Comment 11 Tony Gentilcore 2013-02-06 16:10:56 PST
(In reply to comment #9)
> (From update of attachment 186929 [details])
> View in context: https://bugs.webkit.org/attachment.cgi?id=186929&action=review
> 
> > Source/WebCore/html/parser/BackgroundHTMLParser.cpp:165
> > +        {
> 
> Why do we need these { } brackets?

To delete the CompactHTMLToken off the stack so that the token passes the isSafeToSendToAnotherThread() test.

> 
> > Source/WebCore/html/parser/HTMLDocumentParser.cpp:531
> > +    ASSERT(decoder->hasOneRef());
> 
> Is the decoder itself safe to send to another thread?  Perhaps we should add a isSafeToSendToAnotherThread function to it.

It looks safe to me. I don't see anything that we can validate (like Strings, RefPtrs, KURLs, etc). Would you mind double checking in case I missed something?
Comment 12 Adam Barth 2013-02-06 16:15:44 PST
Comment on attachment 186929 [details]
Patch

View in context: https://bugs.webkit.org/attachment.cgi?id=186929&action=review

>>> Source/WebCore/html/parser/HTMLDocumentParser.cpp:531
>>> +    ASSERT(decoder->hasOneRef());
>> 
>> Is the decoder itself safe to send to another thread?  Perhaps we should add a isSafeToSendToAnotherThread function to it.
> 
> It looks safe to me. I don't see anything that we can validate (like Strings, RefPtrs, KURLs, etc). Would you mind double checking in case I missed something?

TextResourceDecoder has a HTMLMetaCharsetParser, which uses HTMLNames.  TextCodec has a bunch of subclasses, which I haven't studied in detail.  We might need to look at this more carefully.
Comment 13 Adam Barth 2013-02-06 16:17:58 PST
Looks like we need to make sure we're not going to use the HTMLMetaCharsetParser.
Comment 14 Adam Barth 2013-02-06 16:18:51 PST
Comment on attachment 186929 [details]
Patch

The bulk of this change looks good, but we need to be more careful about moving the TextResourceDecoder between threads.
Comment 15 Eric Seidel (no email) 2013-02-06 16:19:13 PST
(In reply to comment #13)
> Looks like we need to make sure we're not going to use the HTMLMetaCharsetParser.
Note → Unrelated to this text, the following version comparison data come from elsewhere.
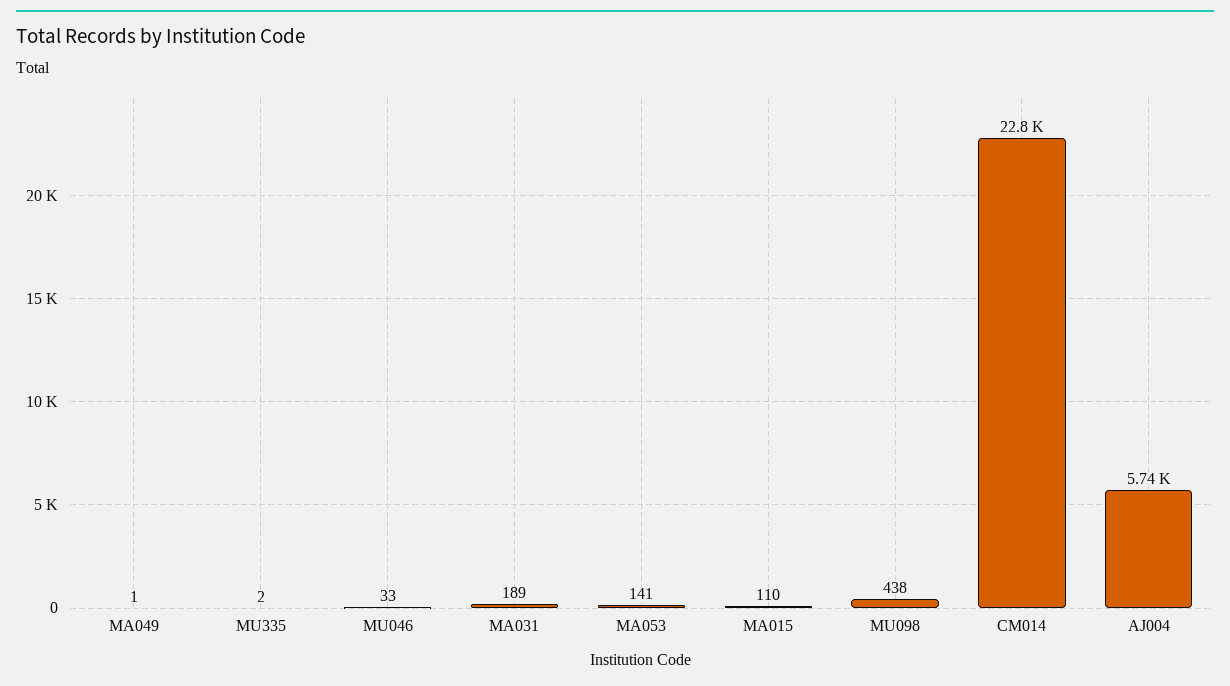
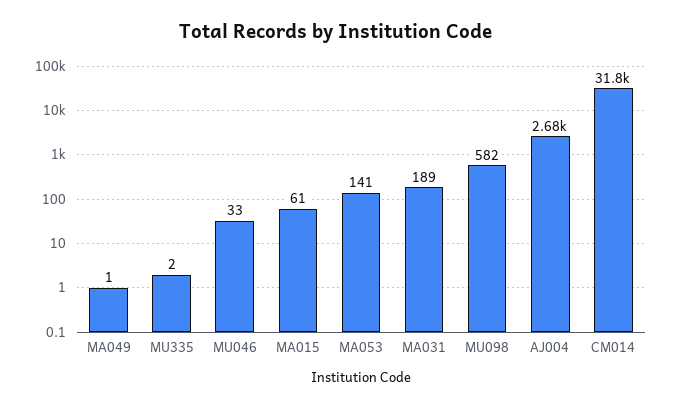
  {
    "MA049": 1,
    "MU335": 2,
    "MU046": 33,
    "MA031": 189,
    "MA053": 141,
-   "MA015": 110,
+   "MA015": 61,
-   "MU098": 438,
+   "MU098": 582,
-   "CM014": 22800,
+   "CM014": 31800,
-   "AJ004": 5740
+   "AJ004": 2680
  }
I think we're just gonna ned up taking the eventNames() per-thread AtomicString approach and not caring in the short-term.  We need to see how much of a perf-hit that would be, but it would dramatically simplify moving code between threads like this.
Comment 16 Adam Barth 2013-02-06 16:20:21 PST
Maybe, but HTMLMetaCharsetParser calls

    , m_assumedCodec(newTextCodec(Latin1Encoding()))
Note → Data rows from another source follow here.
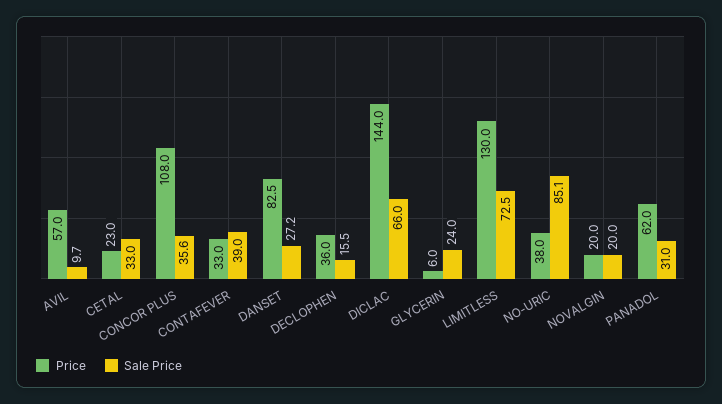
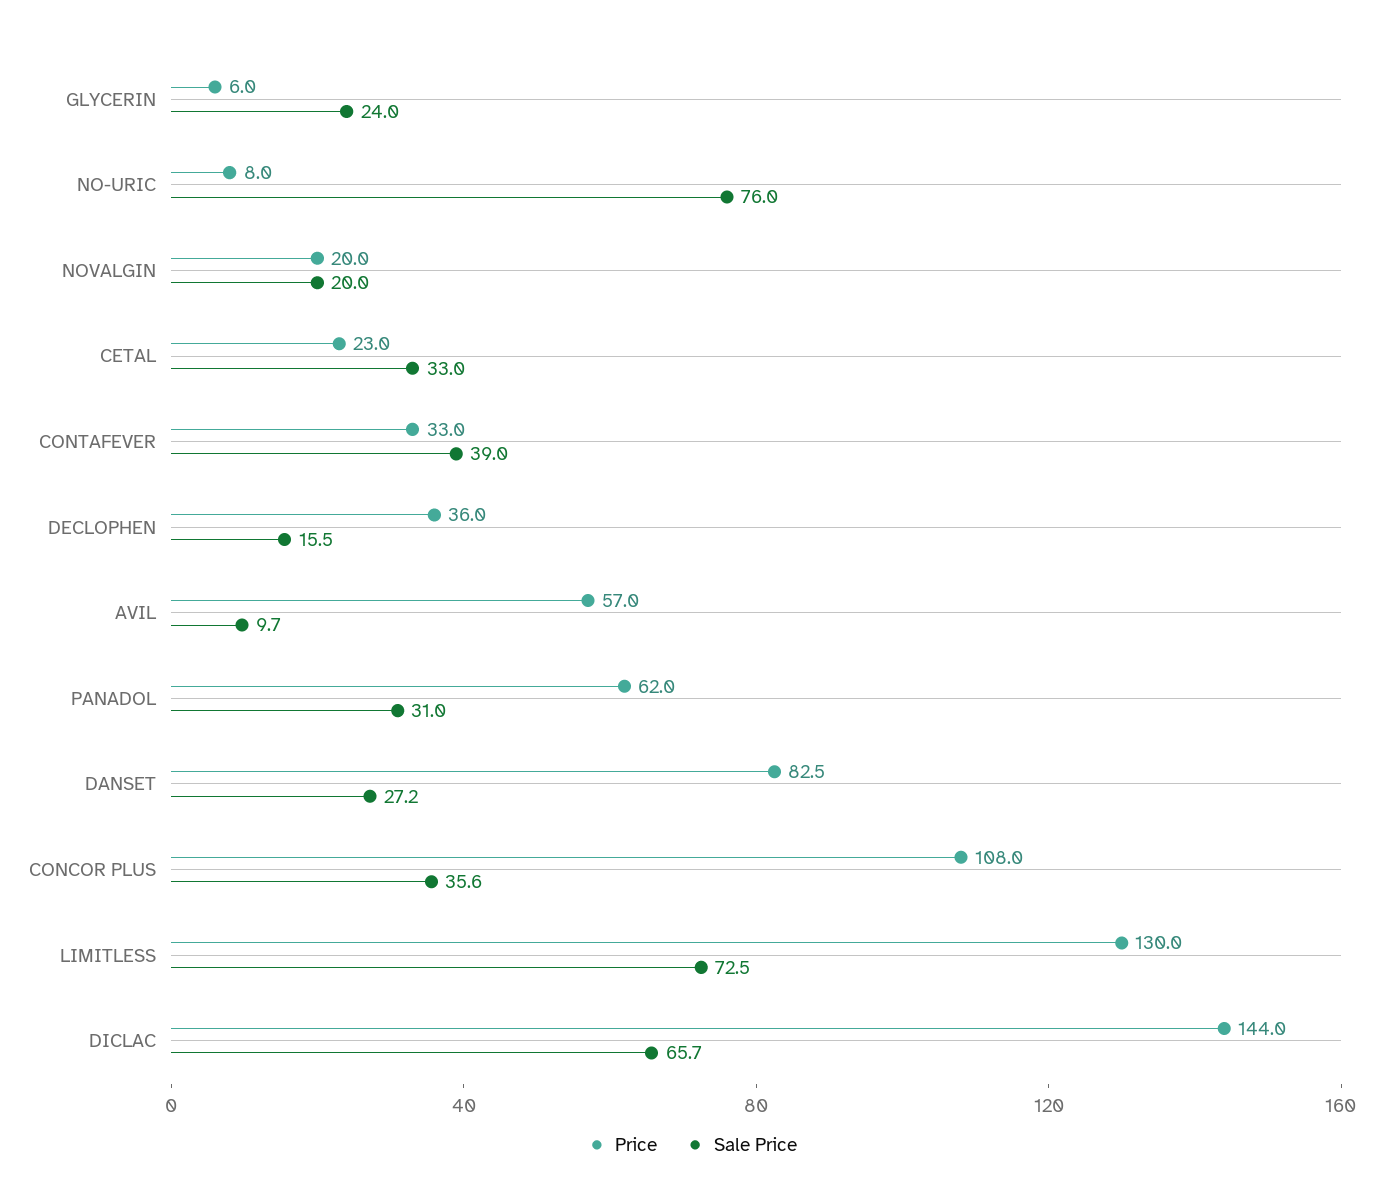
  {
    "Price": {
      "AVIL": 57,
      "CETAL": 23,
      "CONCOR PLUS": 108,
      "CONTAFEVER": 33,
      "DANSET": 82.5,
      "DECLOPHEN": 36,
      "DICLAC": 144,
      "GLYCERIN": 6,
      "LIMITLESS": 130,
-     "NO-URIC": 38,
+     "NO-URIC": 8,
      "NOVALGIN": 20,
      "PANADOL": 62
    },
    "Sale Price": {
      "AVIL": 9.7,
      "CETAL": 33,
      "CONCOR PLUS": 35.6,
      "CONTAFEVER": 39,
      "DANSET": 27.2,
      "DECLOPHEN": 15.5,
-     "DICLAC": 66,
+     "DICLAC": 65.7,
      "GLYCERIN": 24,
      "LIMITLESS": 72.5,
-     "NO-URIC": 85.1,
+     "NO-URIC": 76,
      "NOVALGIN": 20,
      "PANADOL": 31
    }
  }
which might not be threadsafe either.
Comment 17 Adam Barth 2013-02-06 16:22:36 PST
static String fullyDecodeString(const String& string, const TextResourceDecoder* decoder)

in XSSAuditor.cpp calls:

    const TextEncoding& encoding = decoder ? decoder->encoding() : UTF8Encoding();

It looks like we need only the TextEncoding, not the TextResourceDecoder.
Comment 18 Adam Barth 2013-02-06 16:26:20 PST
newTextCodec itself looks ok:

PassOwnPtr<TextCodec> newTextCodec(const TextEncoding& encoding)
{
    MutexLocker lock(encodingRegistryMutex());

    ASSERT(textCodecMap);
    TextCodecFactory factory = textCodecMap->get(encoding.name());
    ASSERT(factory.function);
    return factory.function(encoding, factory.additionalData);
}
Comment 19 Tony Gentilcore 2013-02-06 16:48:57 PST
Created attachment 186948 [details]
Patch
Comment 20 Tony Gentilcore 2013-02-06 16:49:35 PST
(In reply to comment #17)
> static String fullyDecodeString(const String& string, const TextResourceDecoder* decoder)
> 
> in XSSAuditor.cpp calls:
> 
>     const TextEncoding& encoding = decoder ? decoder->encoding() : UTF8Encoding();
> 
> It looks like we need only the TextEncoding, not the TextResourceDecoder.

I'm really glad you noticed that! The patch is so much cleaner and safer now.
Comment 21 Tony Gentilcore 2013-02-06 16:50:29 PST
Now we pass 180 of 182 tests. Two were failing in the previous patch due to creating the wrong decoder type. Now we use the proper one from the Document.
Comment 22 Adam Barth 2013-02-06 18:04:01 PST
Comment on attachment 186948 [details]
Patch

Ah, much nicer.
Comment 23 WebKit Review Bot 2013-02-07 05:02:39 PST
Comment on attachment 186948 [details]
Patch

Clearing flags on attachment: 186948

Committed r142099: <http://trac.webkit.org/changeset/142099>
Comment 24 WebKit Review Bot 2013-02-07 05:02:46 PST
All reviewed patches have been landed.  Closing bug.